ByTim Johns KGO logo
Saturday, June 15, 2024
BART passes new budget ahead of projected fiscal cliff with pushback
With a vote of 9-2, the BART board of directors passed their new budget for the next two fiscal years.

SAN FRANCISCO (KGO) -- The BART board of directors passed their new budget for the next two fiscal years with a vote of 9-2 on Thursday.

The move coming ahead of an expected fiscal cliff.

Since the pandemic, the transit agency has largely relied on federal and state money to keep it afloat.

But that money is expected to run out around April 2026, and BART is facing the prospect of annual deficits between $300 to $400 million.

"We have a crisis on our hands," said Debora Allen.

Allen is a BART board director and one of the two members to vote against the budget on Thursday.

Allen believes the board should starting planning now for the possible fiscal cliff and trim the agency's current spending as much as they can.

"We've got to have a 'Plan B' and there still isn't one," Allen said.

Not everyone shares Allen's viewpoint though.

MORE: BART may need tax dollars to keep running as pandemic funding is drying up

As money is starting to dry out, BART is looking for new ways to find funding.

Bevan Dufty is the BART board president.

He says he's proud of the budget the board passed Thursday.

"We've been tightening our belt for a while now, you know, the past couple of years.
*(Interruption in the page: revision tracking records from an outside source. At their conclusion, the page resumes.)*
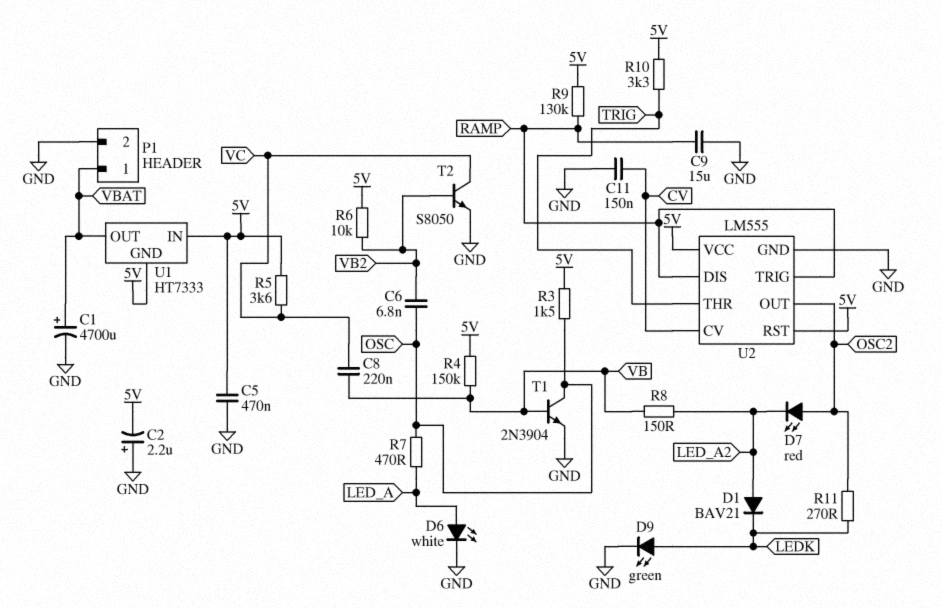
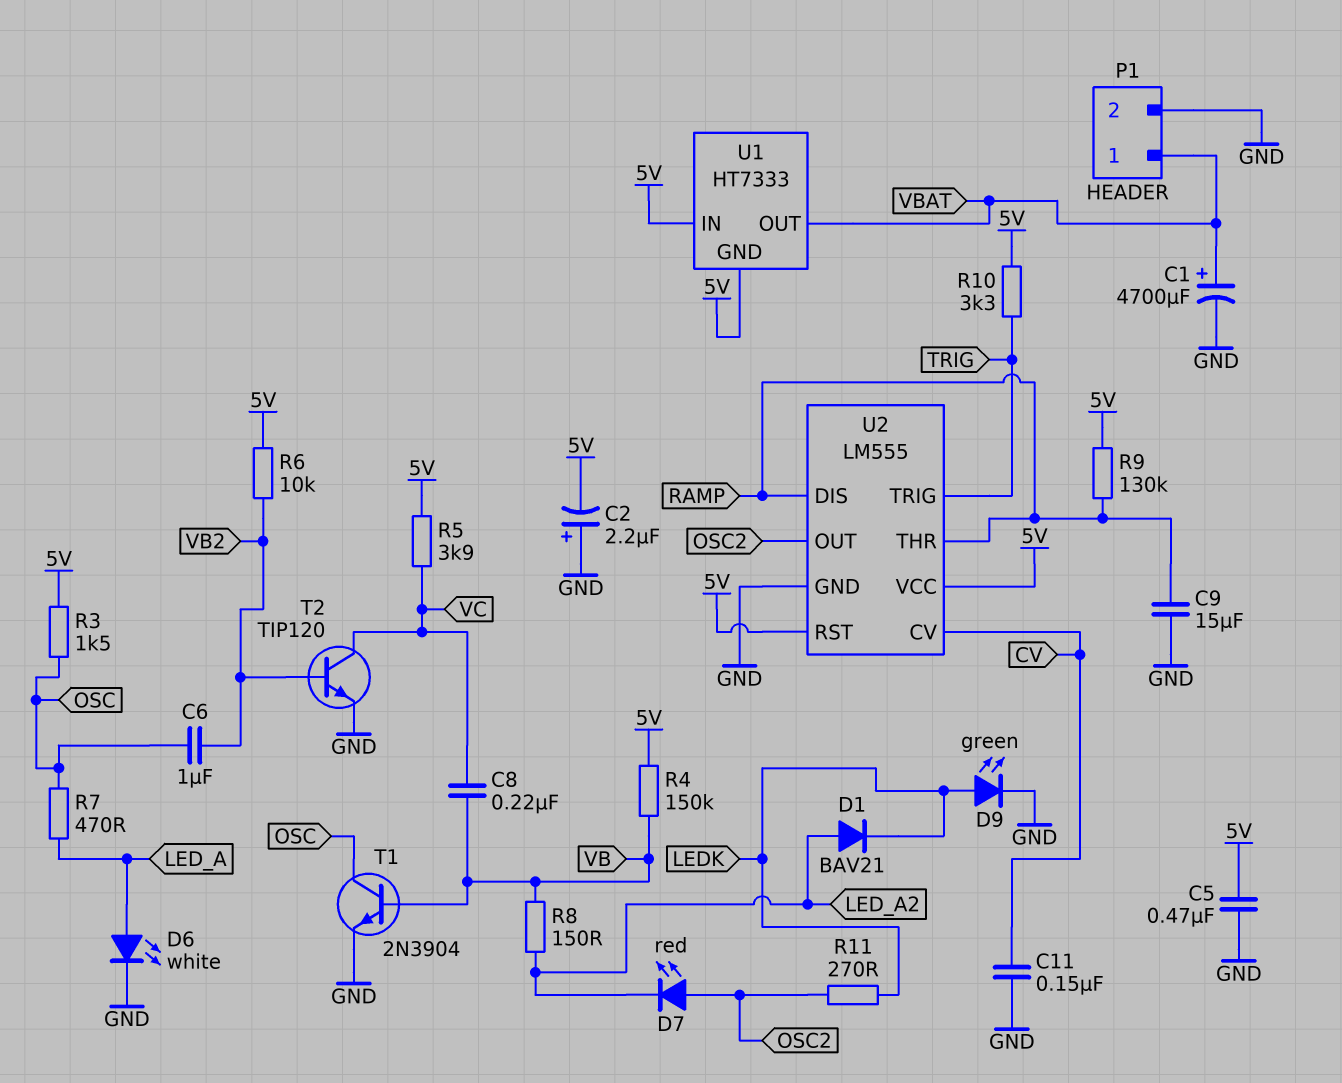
C6: 6.8nF (OSC, VB2) -> 1uF (OSC, VB2)
R5: 3.6k (5V, VC) -> 3.9k (5V, VC)
T2: NPN S8050 (B VB2, C VC, E GND) -> NPN TIP120 (B VB2, C VC, E GND)
U2 pin THR: TRIG -> RAMP
U2 pin TRIG: RAMP -> TRIG

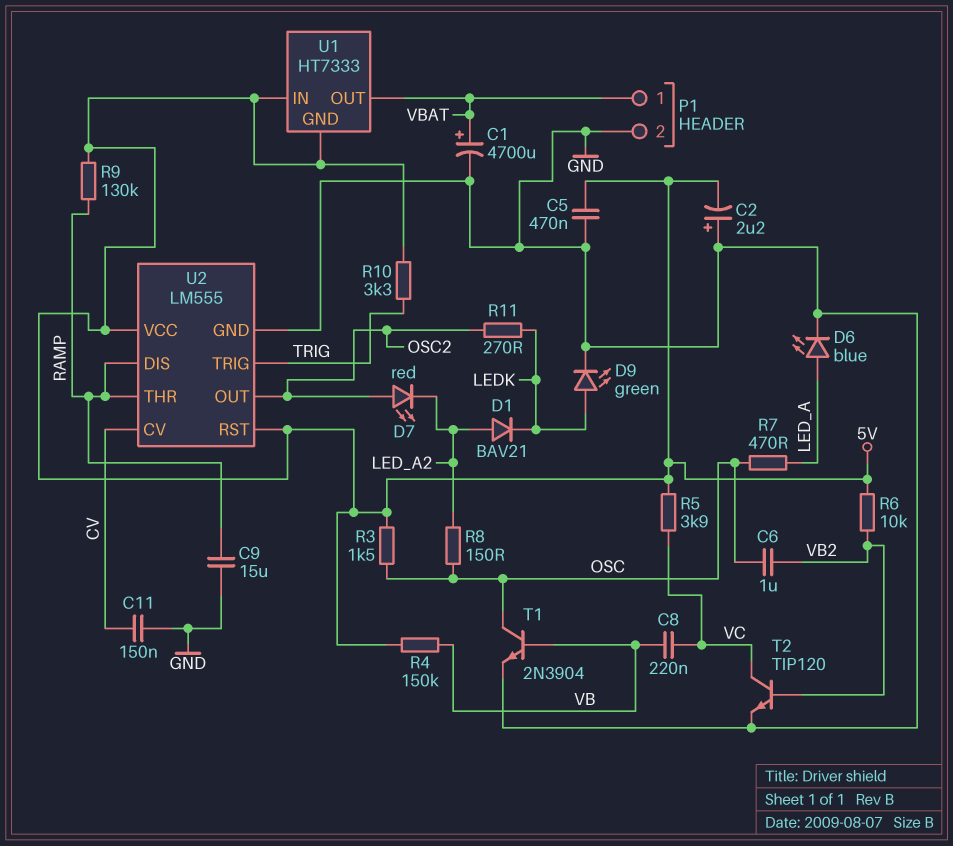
D6: LED white (A LED_A, K GND) -> LED blue (A LED_A, K GND)
R8: 150 (LED_A2, VB) -> 150 (LED_A2, OSC)

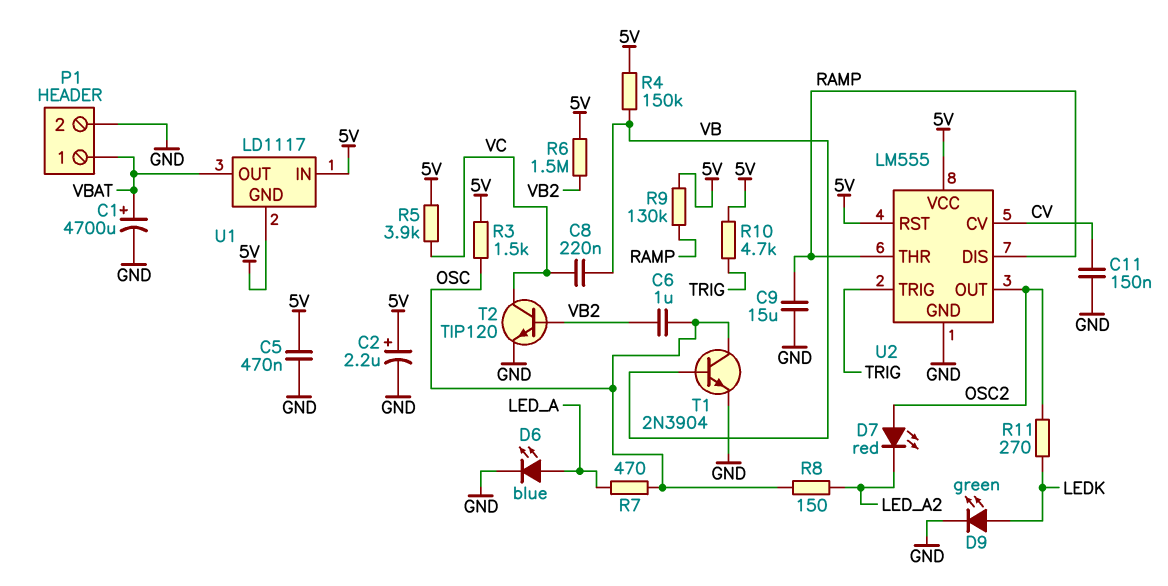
C2: 2.2uF (plus GND, minus 5V) -> 2.2uF (plus 5V, minus GND)
D1: diode BAV21 (A LED_A2, K LEDK) -> none
R6: 10k (5V, VB2) -> 1.5M (5V, VB2)
R10: 3.3k (5V, TRIG) -> 4.7k (5V, TRIG)
U1: HT7333 -> LD1117

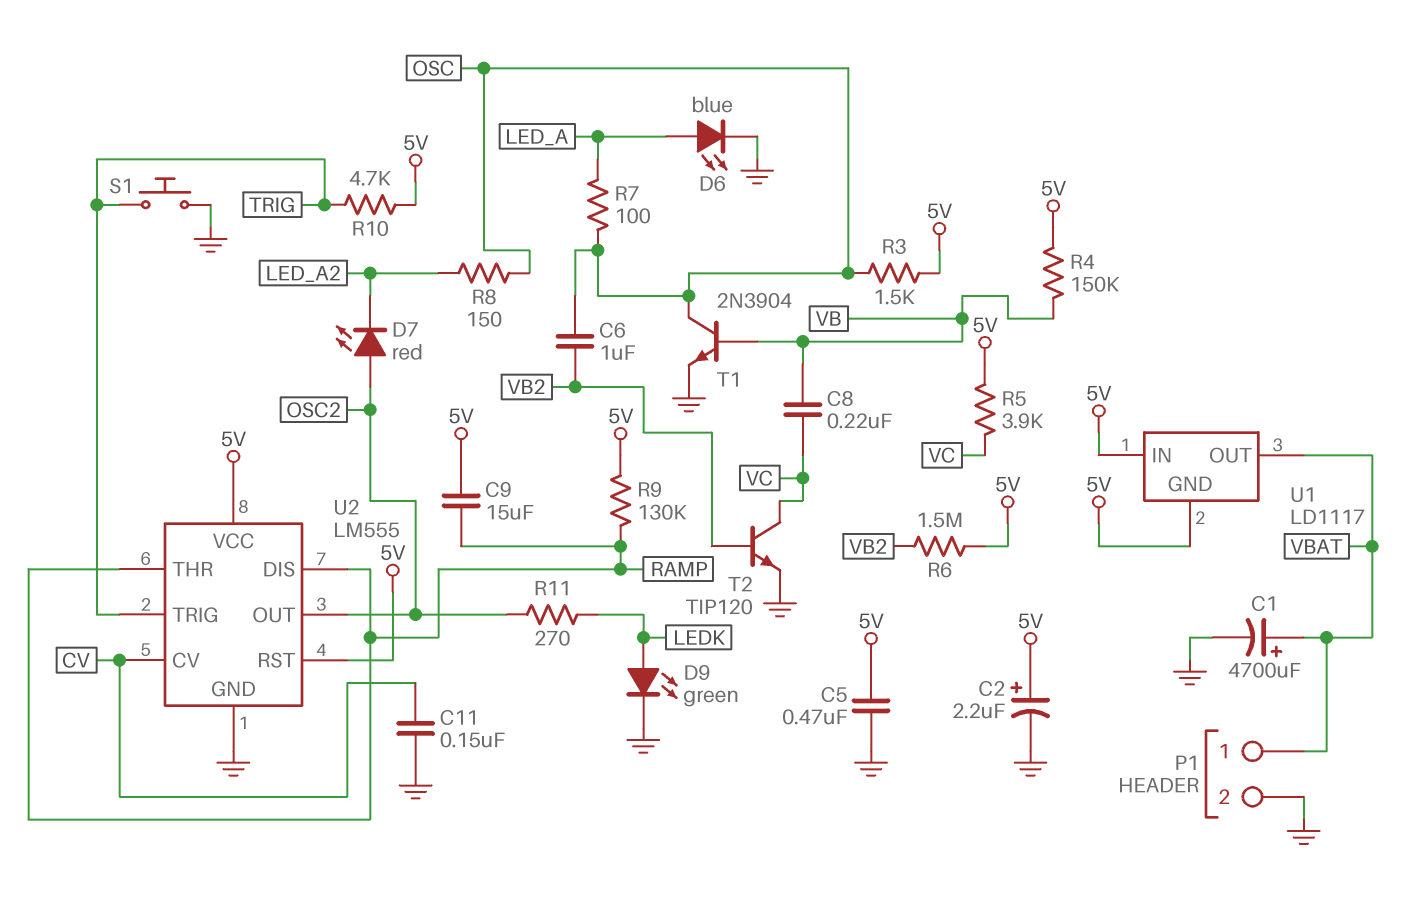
C9: 15uF (GND, RAMP) -> 15uF (5V, RAMP)
R7: 470 (LED_A, OSC) -> 100 (LED_A, OSC)
S1: none -> button (GND, TRIG)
We balanced our budget through state and federal support," Dufty said.

Dufty says he worries if BART starts cutting services now, it could create a so-called death spiral and harm the agency even more in the long run.

He tells me the BART board has been working closely with state and federal lawmakers ahead of the impending fiscal cliff.

Dufty says he supports efforts by people like State Senator Scott Wiener who want to fund the transit agency through increased taxes and fees.

MORE: BART data shows arrests are up but so is crime despite more officers riding trains

Wiener hopes to put a measure before voters in 2026.

"They recognize that if we start willy nilly cutting things, furloughing people, laying people off, that that is going to deeply impact our ability to draw people back into the system," Dufty said.

Dufty says BART's biggest problem remains its lack of ridership.

As of May, it's still only at 43 percent of pre-pandemic levels- a number impacted by the rise of remote and hybrid work following COVID.

And while Dufty hopes more people will return to the office full time, Allen thinks that's just not realistic.

"No one predicts that is going to happen. All predictions are that there will be really just nominal amounts of growth over time," Allen said.

Even if voters were to approve a tax measure, new funding likely wouldn't come until 2028.